他脱下衣衫将裤子褪去一半趴在了**,梁进轻柔地将药粉洒在了他的伤处,虽然梁进是医者,做这种事情很正常,可谨言还是觉得哪里不太对。
好在梁进接下来的话打破了这尴尬的氛围。
“太后和太妃都中了蛊,还好及时发现,不然这行宫可就变陵宫了。”
谨言猛然回过头看向梁进,神情大为讶异,“中蛊?这不是南蛮才会用的下作手段么?”
梁进的想法同谨言一样,“宫中必然藏有一位来自南蛮的养蛊高手,这下蛊可不是什么人都能做到的,这下多下少怎么下都讲章法,否则很容易被人察觉。”
说到这里,梁进突然想起了他曾听伯父提到的在南蛮所见的奇闻异事。
“我伯父曾跟我说过他在南蛮时,见过有人下蛊可以引来天雷的,还见过有的人中了蛊自燃的,蛊的种类繁多,一不小心下错了,或者一不小心自己中了招,那都是麻烦事,所以我在想,能在宫里养蛊的,必然不会是宫人或者是太医院的人,毕竟场地不允许啊。”

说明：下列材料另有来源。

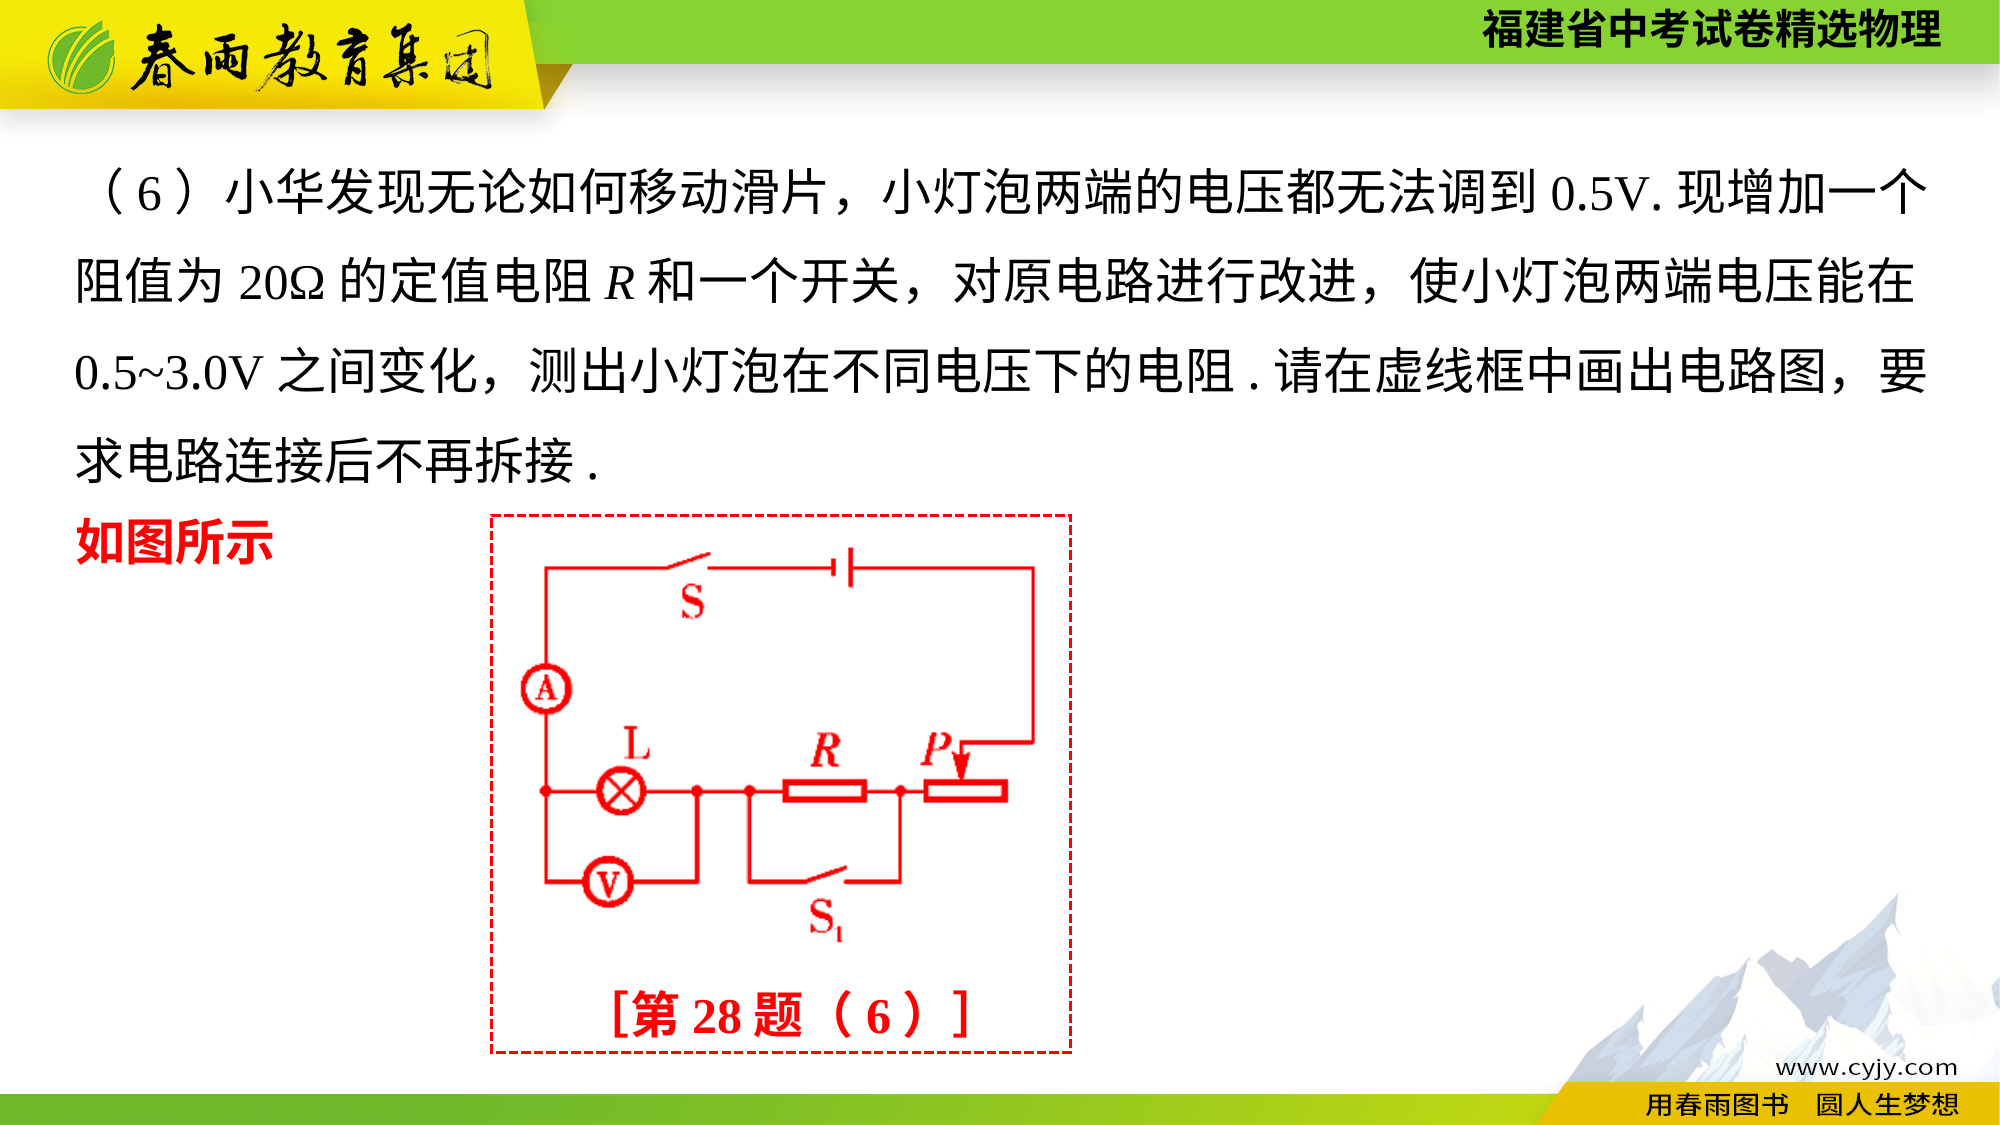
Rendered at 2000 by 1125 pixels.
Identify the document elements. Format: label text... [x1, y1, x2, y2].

谨言听梁进讲到这些事,忽然对外面的世界有所向往,不禁问他道,“听闻你还去过北蛮?”
“那是小时候的事了。”
梁进为谨言擦好药,整理着药箱,神色悲悯,“跟北蛮的老百姓比起来,我们大褚可要富饶得多,在北蛮那个地方,老百姓常常吃不饱饭,看不起病,甚至衣不蔽体,整个国家的财富,都掌握在贵族及部族头领的手里,到了征战的年岁,老百姓连活命的机会都没有,男子都被抓去服役,当真是惨得很呐。”
梁进身为医者,眼中自然看到的都是苍生,幼年时在北蛮的那一段经历,他大概一辈子都不会忘,他身上虽有一半北蛮的血统,却又无比厌恶北蛮,特别是北蛮的权贵。
谨言却是望向门外透进来的月光长叹一声,“也不知身在边境的凌大哥如今过得怎么样。”